Prep 0 mins
Cook 20 mins
This recipe is by Jeff Smith and was published in his book "The Frugal Gourmet". Hope you enjoy! ****Cooking time on this may vary greatly depending on how well done you like your steak.
- olive oil (for frying)
- 1 1⁄2 lbs round steaks
- 1 1⁄2 cups dry white wine (Chablis type)
- 2 garlic cloves, crushed
- 2 tablespoons chopped yellow onions
- 1 tablespoon glace de viande
- 1⁄4 teaspoon dried whole rosemary
- 2 tablespoons softened butter
- 2 tablespoons blue cheese (mixed well with the butter)
- salt and pepper
- chopped parsley (to garnish)
- Heat a large frying pan. Add the olive oil and the steaks to you perfection. (I like mine rare, very rare.) Remove to a warm plate and add the wine and the garlic and onion. Sauté just a minute and deglaze the pan by scrapping the bottom with a wooden spoon. Allow the wine to reduce be half and then add the glace de viande and the rosemary. Simmer for a moment and add the butter mixed with the cheese. Mix with a wire whip until smooth.

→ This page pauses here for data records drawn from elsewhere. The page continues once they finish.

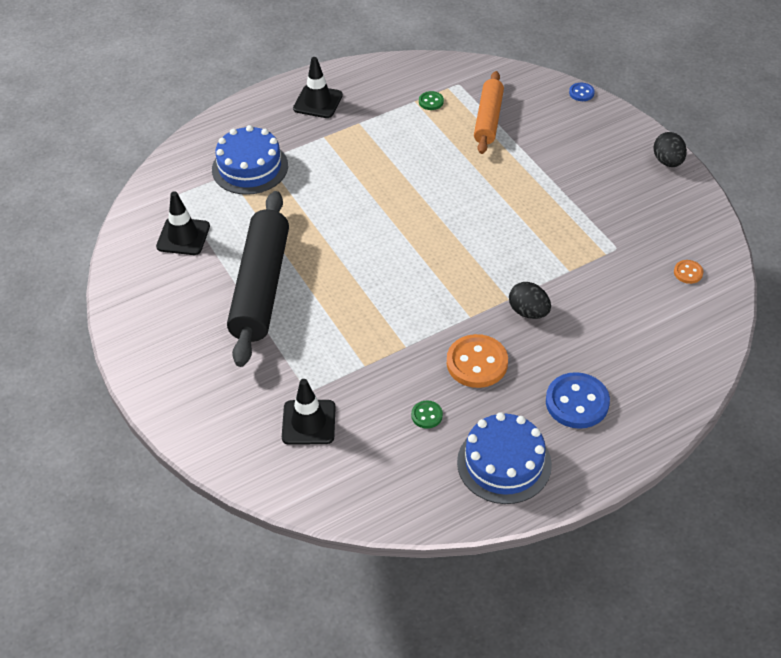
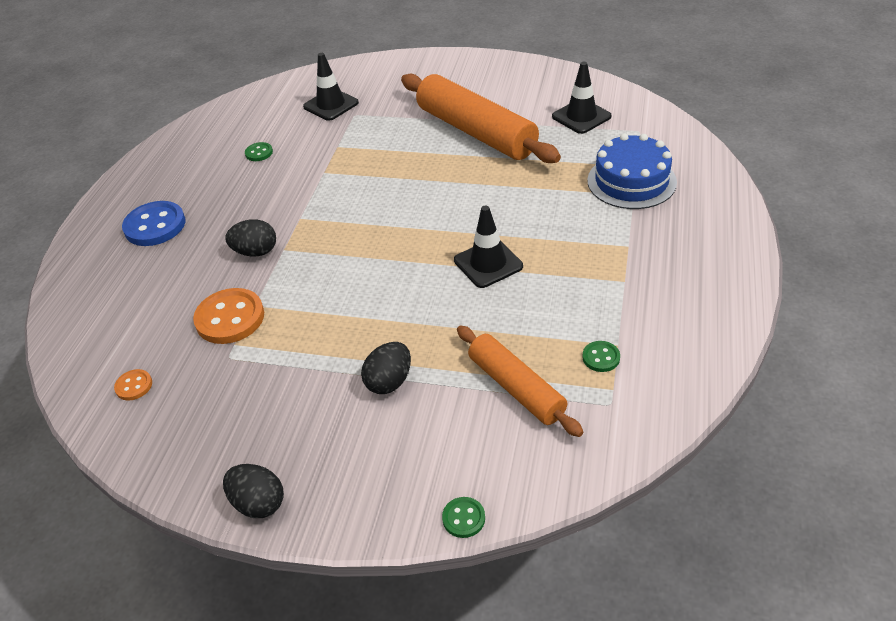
camera: 135 degrees right, 5 degrees down
black rolling pin [227,191,289,367] -> orange rolling pin [401,74,561,163]
black traffic cone [293,57,343,118] -> black traffic cone moved to [454,206,523,288]
orange button [447,334,508,388] -> orange button moved to [193,288,264,344]
blue cake [457,412,552,504] -> none
blue button [569,83,595,101] -> green button [442,497,485,538]
none -> black egg [361,342,411,394]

- Place a bit of the sauce on each plate and then a piece of the stake on top of the sauce. Add the salt and pepper at the very last, as salt will dry out the meat during the cooking process. Garnish with parsley.
Oh wow, Queen Dana, this is great! I used beef tenderloin (not sure what "round steaks" were as the cuts of meat have different names in different countries. Husband looked at the cooking process and laughed, saying, "If that's 'frugal' ...!" No, it's rich and decadent! As the photo shows, we like our beef rare as well! I did not have 'glace de viande" -- no home cook has it, I suppose -- but I had a handy substitute. We get concentrated beef stock in 25 g sachets, which is probably a little more than 1 Tblsp (supposed to be mixed with a cup of water for beef broth). I simply added a sachet to the reduced wine. It worked beautifully, but those who do have these concentrated beef stocks, beware -- do not use any extra salt as the resulting sauce IS salty. (I am almost certain real restaurant 'glace de viande' would also be salty). I used a top-rated S A blue cheese and real butter. I did add a good squeeze of lemon to the sauce to cut the richness a little, and I didn't serve all the sauce with the beef, but served some extra in a little pot: the sauce IS rich, and that way people can decide how much they want with their beef. Otherwise I did not change anything. This is a fine-dining recipe suitable for dinner guests. Thanks, Queen Dana, for a winner!!